ASSIGNMENT
Please copy the records exactly as they appear, with all pictures left out.

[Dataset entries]
'''
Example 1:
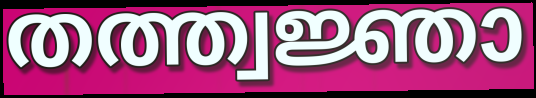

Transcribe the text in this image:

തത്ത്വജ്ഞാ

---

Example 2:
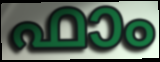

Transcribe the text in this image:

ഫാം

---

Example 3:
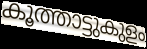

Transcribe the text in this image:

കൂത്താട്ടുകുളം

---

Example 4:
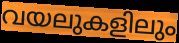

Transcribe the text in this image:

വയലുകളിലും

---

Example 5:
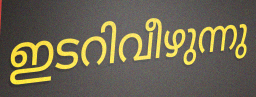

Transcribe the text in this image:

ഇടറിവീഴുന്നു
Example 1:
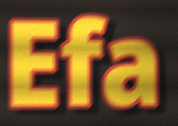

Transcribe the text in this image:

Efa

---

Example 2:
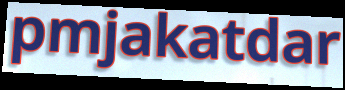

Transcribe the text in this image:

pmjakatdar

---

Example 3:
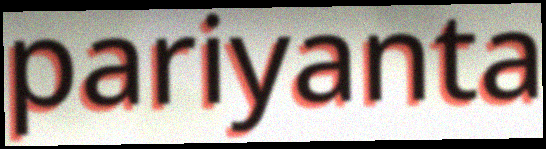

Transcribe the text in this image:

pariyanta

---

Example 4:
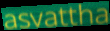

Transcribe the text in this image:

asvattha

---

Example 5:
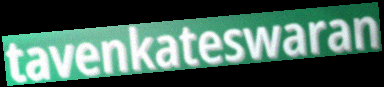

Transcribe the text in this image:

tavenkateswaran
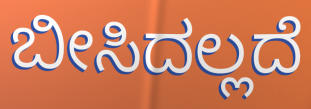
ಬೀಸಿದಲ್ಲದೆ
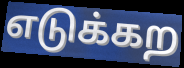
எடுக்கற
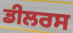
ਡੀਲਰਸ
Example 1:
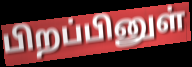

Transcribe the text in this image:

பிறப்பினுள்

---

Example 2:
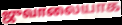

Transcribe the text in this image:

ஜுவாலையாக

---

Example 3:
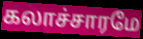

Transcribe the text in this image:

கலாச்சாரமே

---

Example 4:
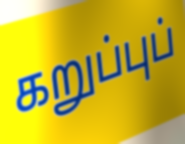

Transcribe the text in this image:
'''
ANSWER SECTION
Example 1:

Transcribe the text in this image:

തത്ത്വജ്ഞാ

---

Example 2:

Transcribe the text in this image:

ഫാം

---

Example 3:

Transcribe the text in this image:

കൂത്താട്ടുകുളം

---

Example 4:

Transcribe the text in this image:

വയലുകളിലും

---

Example 5:

Transcribe the text in this image:

ഇടറിവീഴുന്നു
Example 1:

Transcribe the text in this image:

Efa

---

Example 2:

Transcribe the text in this image:

pmjakatdar

---

Example 3:

Transcribe the text in this image:

pariyanta

---

Example 4:

Transcribe the text in this image:

asvattha

---

Example 5:

Transcribe the text in this image:

tavenkateswaran
ಬೀಸಿದಲ್ಲದೆ
எடுக்கற
ਡੀਲਰਸ
Example 1:

Transcribe the text in this image:

பிறப்பினுள்

---

Example 2:

Transcribe the text in this image:

ஜுவாலையாக

---

Example 3:

Transcribe the text in this image:

கலாச்சாரமே

---

Example 4:

Transcribe the text in this image:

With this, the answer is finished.